Hamburg - Der Autobauer Daimler will die Produktion von Batterien für Elektroautos ausbauen - obwohl er seine eigene Batteriezellen-Fabrik Li-Tec aufgibt. In das Tochterunternehmen Deutsche Accumotive sollten in den kommenden Jahren 100 Millionen Euro investiert werden, erklärte das Unternehmen am Montag. Zur Jahresmitte 2015 werde eine neue Produktionshalle am Standort Kamenz fertig gestellt.

"Wir rechnen in den nächsten Jahren mit einer hohen und stetig steigenden Nachfrage nach Batterien der Deutschen Accumotive", sagte Accumotive-Geschäftsführer Frank Blome.
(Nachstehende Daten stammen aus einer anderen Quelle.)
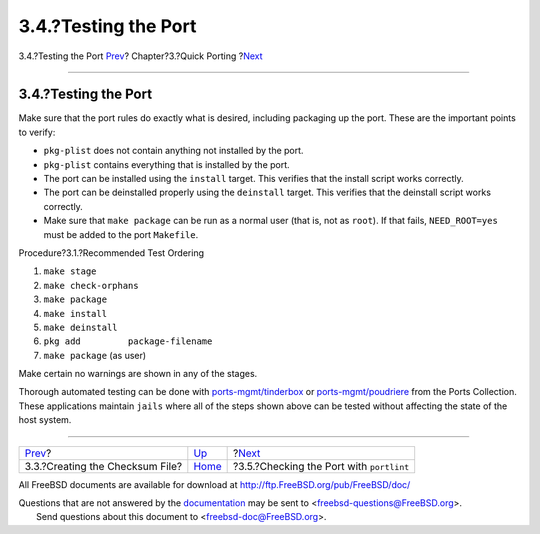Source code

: =====================
3.4.?Testing the Port
=====================

.. raw:: html

   <div class="navheader">

3.4.?Testing the Port
`Prev <porting-checksum.html>`__?
Chapter?3.?Quick Porting
?\ `Next <porting-portlint.html>`__

--------------

.. raw:: html

   </div>

.. raw:: html

   <div class="sect1">

.. raw:: html

   <div class="titlepage" xmlns="">

.. raw:: html

   <div>

.. raw:: html

   <div>

3.4.?Testing the Port
---------------------

.. raw:: html

   </div>

.. raw:: html

   </div>

.. raw:: html

   </div>

Make sure that the port rules do exactly what is desired, including
packaging up the port. These are the important points to verify:

.. raw:: html

   <div class="itemizedlist">

-  ``pkg-plist`` does not contain anything not installed by the port.

-  ``pkg-plist`` contains everything that is installed by the port.

-  The port can be installed using the ``install`` target. This verifies
   that the install script works correctly.

-  The port can be deinstalled properly using the ``deinstall`` target.
   This verifies that the deinstall script works correctly.

-  Make sure that ``make package`` can be run as a normal user (that is,
   not as ``root``). If that fails, ``NEED_ROOT=yes`` must be added to
   the port ``Makefile``.

.. raw:: html

   </div>

.. raw:: html

   <div class="procedure">

.. raw:: html

   <div class="procedure-title">

Procedure?3.1.?Recommended Test Ordering

.. raw:: html

   </div>

#. ``make stage``

#. ``make check-orphans``

#. ``make package``

#. ``make install``

#. ``make deinstall``

#. ``pkg add         package-filename``

#. ``make package`` (as user)

.. raw:: html

   </div>

Make certain no warnings are shown in any of the stages.

Thorough automated testing can be done with
`ports-mgmt/tinderbox <http://www.freebsd.org/cgi/url.cgi?ports/ports-mgmt/tinderbox/pkg-descr>`__
or
`ports-mgmt/poudriere <http://www.freebsd.org/cgi/url.cgi?ports/ports-mgmt/poudriere/pkg-descr>`__
from the Ports Collection. These applications maintain ``jails`` where
all of the steps shown above can be tested without affecting the state
of the host system.

.. raw:: html

   </div>

.. raw:: html

   <div class="navfooter">

--------------

+-------------------------------------+-------------------------------+---------------------------------------------+
| `Prev <porting-checksum.html>`__?   | `Up <quick-porting.html>`__   | ?\ `Next <porting-portlint.html>`__         |
+-------------------------------------+-------------------------------+---------------------------------------------+
| 3.3.?Creating the Checksum File?    | `Home <index.html>`__         | ?3.5.?Checking the Port with ``portlint``   |
+-------------------------------------+-------------------------------+---------------------------------------------+

.. raw:: html

   </div>

All FreeBSD documents are available for download at
http://ftp.FreeBSD.org/pub/FreeBSD/doc/

| Questions that are not answered by the
  `documentation <http://www.FreeBSD.org/docs.html>`__ may be sent to
  <freebsd-questions@FreeBSD.org\ >.
|  Send questions about this document to <freebsd-doc@FreeBSD.org\ >.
In Kamenz ist auch das Tochterunternehmen Li-Tec angesiedelt, das bisher die Zellen für die Batterien lieferte. Bis Ende 2015 will Daimler den Betrieb einstellen, da die Produktion nicht wirtschaftlich sei. Stattdessen kauft Daimler künftig die Zellen für Lithium-Ionen-Batterien beim koreanischen Hersteller LG ein.
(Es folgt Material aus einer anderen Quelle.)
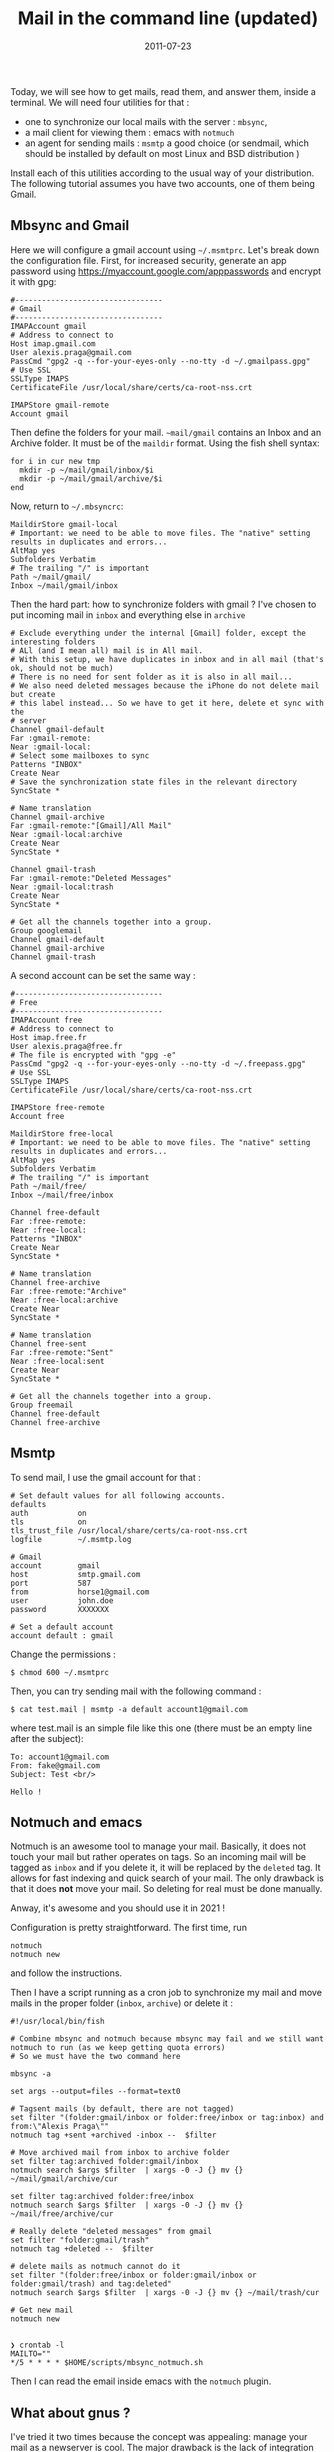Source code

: #+title: Mail in the command line (updated)
#+date: 2011-07-23
Today, we will see how to get mails, read them, and answer them, inside
a terminal. We will need four utilities for that :

- one to synchronize our local mails with the server : =mbsync=,
- a mail client for viewing them : emacs with =notmuch=
- an agent for sending mails : =msmtp= a good choice (or sendmail, which
  should be installed by default on most Linux and BSD distribution )

Install each of this utilities according to the usual way of your
distribution. The following tutorial assumes you have two accounts, one of them being Gmail.

** Mbsync and Gmail
Here we will configure a gmail account using =~/.msmtprc=. Let's break down the configuration file.
First, for increased security, generate an app password using
https://myaccount.google.com/apppasswords and encrypt it with gpg:
#+begin_src
#---------------------------------
# Gmail
#---------------------------------
IMAPAccount gmail
# Address to connect to
Host imap.gmail.com
User alexis.praga@gmail.com
PassCmd "gpg2 -q --for-your-eyes-only --no-tty -d ~/.gmailpass.gpg"
# Use SSL
SSLType IMAPS
CertificateFile /usr/local/share/certs/ca-root-nss.crt

IMAPStore gmail-remote
Account gmail
#+end_src

Then define the folders for your mail. =~mail/gmail= contains an Inbox and an Archive folder. It must be of the =maildir= format. Using the fish shell syntax:
#+begin_src shell
for i in cur new tmp
  mkdir -p ~/mail/gmail/inbox/$i
  mkdir -p ~/mail/gmail/archive/$i
end
#+end_src

Now, return to =~/.mbsyncrc=:
#+begin_src
MaildirStore gmail-local
# Important: we need to be able to move files. The "native" setting results in duplicates and errors...
AltMap yes
Subfolders Verbatim
# The trailing "/" is important
Path ~/mail/gmail/
Inbox ~/mail/gmail/inbox
#+end_src

Then the hard part: how to synchronize folders with gmail ? I've chosen to put incoming mail in =inbox= and everything else in =archive=

#+begin_src
# Exclude everything under the internal [Gmail] folder, except the interesting folders
# ALl (and I mean all) mail is in All mail.
# With this setup, we have duplicates in inbox and in all mail (that's ok, should not be much)
# There is no need for sent folder as it is also in all mail...
# We also need deleted messages because the iPhone do not delete mail but create
# this label instead... So we have to get it here, delete et sync with the
# server
Channel gmail-default
Far :gmail-remote:
Near :gmail-local:
# Select some mailboxes to sync
Patterns "INBOX"
Create Near
# Save the synchronization state files in the relevant directory
SyncState *

# Name translation
Channel gmail-archive
Far :gmail-remote:"[Gmail]/All Mail"
Near :gmail-local:archive
Create Near
SyncState *

Channel gmail-trash
Far :gmail-remote:"Deleted Messages"
Near :gmail-local:trash
Create Near
SyncState *

# Get all the channels together into a group.
Group googlemail
Channel gmail-default
Channel gmail-archive
Channel gmail-trash
#+end_src

A second account can be set the same way :

#+begin_src
#---------------------------------
# Free
#---------------------------------
IMAPAccount free
# Address to connect to
Host imap.free.fr
User alexis.praga@free.fr
# The file is encrypted with "gpg -e"
PassCmd "gpg2 -q --for-your-eyes-only --no-tty -d ~/.freepass.gpg"
# Use SSL
SSLType IMAPS
CertificateFile /usr/local/share/certs/ca-root-nss.crt

IMAPStore free-remote
Account free

MaildirStore free-local
# Important: we need to be able to move files. The "native" setting results in duplicates and errors...
AltMap yes
Subfolders Verbatim
# The trailing "/" is important
Path ~/mail/free/
Inbox ~/mail/free/inbox

Channel free-default
Far :free-remote:
Near :free-local:
Patterns "INBOX"
Create Near
SyncState *

# Name translation
Channel free-archive
Far :free-remote:"Archive"
Near :free-local:archive
Create Near
SyncState *

# Name translation
Channel free-sent
Far :free-remote:"Sent"
Near :free-local:sent
Create Near
SyncState *

# Get all the channels together into a group.
Group freemail
Channel free-default
Channel free-archive
#+end_src

** Msmtp
To send mail, I use the gmail account for that :
#+begin_src
# Set default values for all following accounts.
defaults
auth           on
tls            on
tls_trust_file /usr/local/share/certs/ca-root-nss.crt
logfile        ~/.msmtp.log

# Gmail
account        gmail
host           smtp.gmail.com
port           587
from           horse1@gmail.com
user           john.doe
password       XXXXXXX

# Set a default account
account default : gmail
#+end_src

Change the permissions :

#+begin_src shell
  $ chmod 600 ~/.msmtprc
#+end_src

Then, you can try sending mail with the following command :

#+begin_src shell
  $ cat test.mail | msmtp -a default account1@gmail.com 
#+end_src

where test.mail is an simple file like this one (there must be an empty line after the subject):

#+begin_example
  To: account1@gmail.com
  From: fake@gmail.com
  Subject: Test <br/> 

  Hello !
#+end_example

** Notmuch and emacs
Notmuch is an awesome tool to manage your mail. Basically, it does not touch your mail but rather operates on tags. So an incoming mail will be tagged as =inbox= and if you delete it, it will be replaced by the =deleted= tag. It allows for fast indexing and quick search of your mail.
The only drawback is that it does *not* move your mail. So deleting for real must be done manually.

Anway, it's awesome and you should use it in 2021 !

Configuration is pretty straightforward. The first time, run
#+begin_src
notmuch
notmuch new
#+end_src
and follow the instructions.

Then I have a script running as a cron job to synchronize my mail and move mails in the proper folder (=inbox=, =archive=) or delete it :
#+begin_src
#!/usr/local/bin/fish

# Combine mbsync and notmuch because mbsync may fail and we still want notmuch to run (as we keep getting quota errors)
# So we must have the two command here

mbsync -a

set args --output=files --format=text0

# Tagsent mails (by default, there are not tagged)
set filter "(folder:gmail/inbox or folder:free/inbox or tag:inbox) and from:\"Alexis Praga\""
notmuch tag +sent +archived -inbox --  $filter

# Move archived mail from inbox to archive folder
set filter tag:archived folder:gmail/inbox
notmuch search $args $filter  | xargs -0 -J {} mv {} ~/mail/gmail/archive/cur

set filter tag:archived folder:free/inbox
notmuch search $args $filter  | xargs -0 -J {} mv {} ~/mail/free/archive/cur

# Really delete "deleted messages" from gmail
set filter "folder:gmail/trash"
notmuch tag +deleted --  $filter

# delete mails as notmuch cannot do it
set filter "(folder:free/inbox or folder:gmail/inbox or folder:gmail/trash) and tag:deleted"
notmuch search $args $filter  | xargs -0 -J {} mv {} ~/mail/trash/cur

# Get new mail
notmuch new

#+end_src
#+begin_src
❯ crontab -l
MAILTO=""
*/5 * * * * $HOME/scripts/mbsync_notmuch.sh
#+end_src
Then I can read the email inside emacs with the =notmuch= plugin.

** What about gnus ?
I've tried it two times because the concept was appealing: manage your mail as a newserver is cool. The major drawback is the lack of integration for notmuch. You can make it work with =mairix= but its super slow.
Der Großteil der 280 Beschäftigten von Li-Tec werde bei der Deutschen Accumotive unterkommen, hatte eine Sprecherin erklärt. Der Betriebsrat hatte die Entscheidung kritisiert und die Bundesregierung aufgefordert, eine wirtschaftliche Produktion zu unterstützen, damit Deutschland nicht den Anschluss bei der Forschung auf diesem Gebiet verliert.
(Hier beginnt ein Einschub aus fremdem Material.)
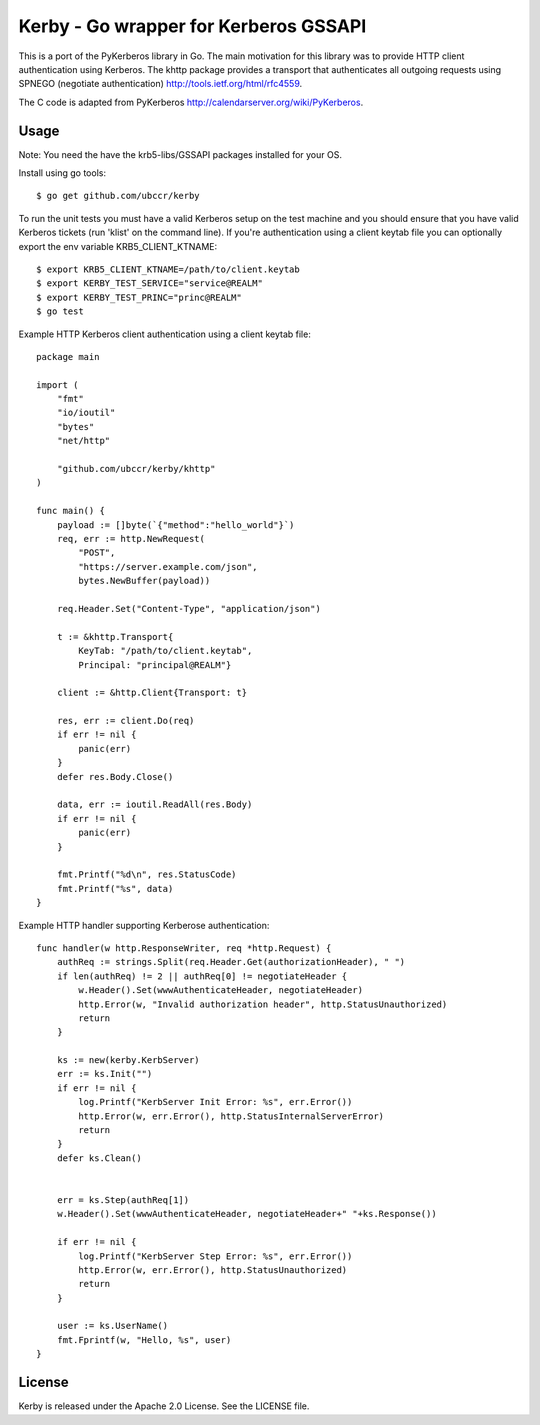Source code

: ===============================================================================
Kerby - Go wrapper for Kerberos GSSAPI 
===============================================================================

|godoc|

This is a port of the PyKerberos library in Go. The main motivation for this
library was to provide HTTP client authentication using Kerberos. The khttp
package provides a transport that authenticates all outgoing requests using
SPNEGO (negotiate authentication) http://tools.ietf.org/html/rfc4559.

The C code is adapted from PyKerberos http://calendarserver.org/wiki/PyKerberos.

------------------------------------------------------------------------
Usage
------------------------------------------------------------------------

Note: You need the have the krb5-libs/GSSAPI packages installed for your OS.

Install using go tools::

    $ go get github.com/ubccr/kerby

To run the unit tests you must have a valid Kerberos setup on the test machine
and you should ensure that you have valid Kerberos tickets (run 'klist' on the
command line). If you're authentication using a client keytab file you can
optionally export the env variable KRB5_CLIENT_KTNAME::

    $ export KRB5_CLIENT_KTNAME=/path/to/client.keytab
    $ export KERBY_TEST_SERVICE="service@REALM"
    $ export KERBY_TEST_PRINC="princ@REALM"
    $ go test

Example HTTP Kerberos client authentication using a client keytab file::

    package main

    import (
        "fmt"
        "io/ioutil"
        "bytes"
        "net/http"

        "github.com/ubccr/kerby/khttp"
    )

    func main() {
        payload := []byte(`{"method":"hello_world"}`)
        req, err := http.NewRequest(
            "POST",
            "https://server.example.com/json",
            bytes.NewBuffer(payload))

        req.Header.Set("Content-Type", "application/json")

        t := &khttp.Transport{
            KeyTab: "/path/to/client.keytab",
            Principal: "principal@REALM"}

        client := &http.Client{Transport: t}

        res, err := client.Do(req)
        if err != nil {
            panic(err)
        }
        defer res.Body.Close()

        data, err := ioutil.ReadAll(res.Body)
        if err != nil {
            panic(err)
        }

        fmt.Printf("%d\n", res.StatusCode)
        fmt.Printf("%s", data)
    }

Example HTTP handler supporting Kerberose authentication::

    func handler(w http.ResponseWriter, req *http.Request) {
        authReq := strings.Split(req.Header.Get(authorizationHeader), " ")
        if len(authReq) != 2 || authReq[0] != negotiateHeader {
            w.Header().Set(wwwAuthenticateHeader, negotiateHeader)
            http.Error(w, "Invalid authorization header", http.StatusUnauthorized)
            return
        }

        ks := new(kerby.KerbServer)
        err := ks.Init("")
        if err != nil {
            log.Printf("KerbServer Init Error: %s", err.Error())
            http.Error(w, err.Error(), http.StatusInternalServerError)
            return
        }
        defer ks.Clean()


        err = ks.Step(authReq[1])
        w.Header().Set(wwwAuthenticateHeader, negotiateHeader+" "+ks.Response())

        if err != nil {
            log.Printf("KerbServer Step Error: %s", err.Error())
            http.Error(w, err.Error(), http.StatusUnauthorized)
            return
        }

        user := ks.UserName()
        fmt.Fprintf(w, "Hello, %s", user)
    }

------------------------------------------------------------------------
License
------------------------------------------------------------------------

Kerby is released under the Apache 2.0 License. See the LICENSE file.



.. |godoc| image:: https://godoc.org/github.com/golang/gddo?status.svg
    :target: https://godoc.org/github.com/ubccr/kerby
    :alt: Godoc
Die Deutsche Accumotive beschäftigt über 250 Mitarbeiter, davon rund 180 in der Produktion in Kamenz und etwa 80 am Hauptsitz in Nabern bei Stuttgart. Bisher hat die Daimler-Tochter mehr als 50.000 Lithium-Ionen-Batterien ausgeliefert für reine Elektroautos wie den Smart und für Hybridmodelle, die Strom und Kraftstoff beim Antrieb kombinieren. Die Nachfrage nach Elektroautos ist aber nach wie vor gering. Das Unternehmen setzt zusätzlich auf Wachstumschancen außerhalb der Autoindustrie, etwa bei der stationären Stromspeicherung von Photovoltaik-Anlagen.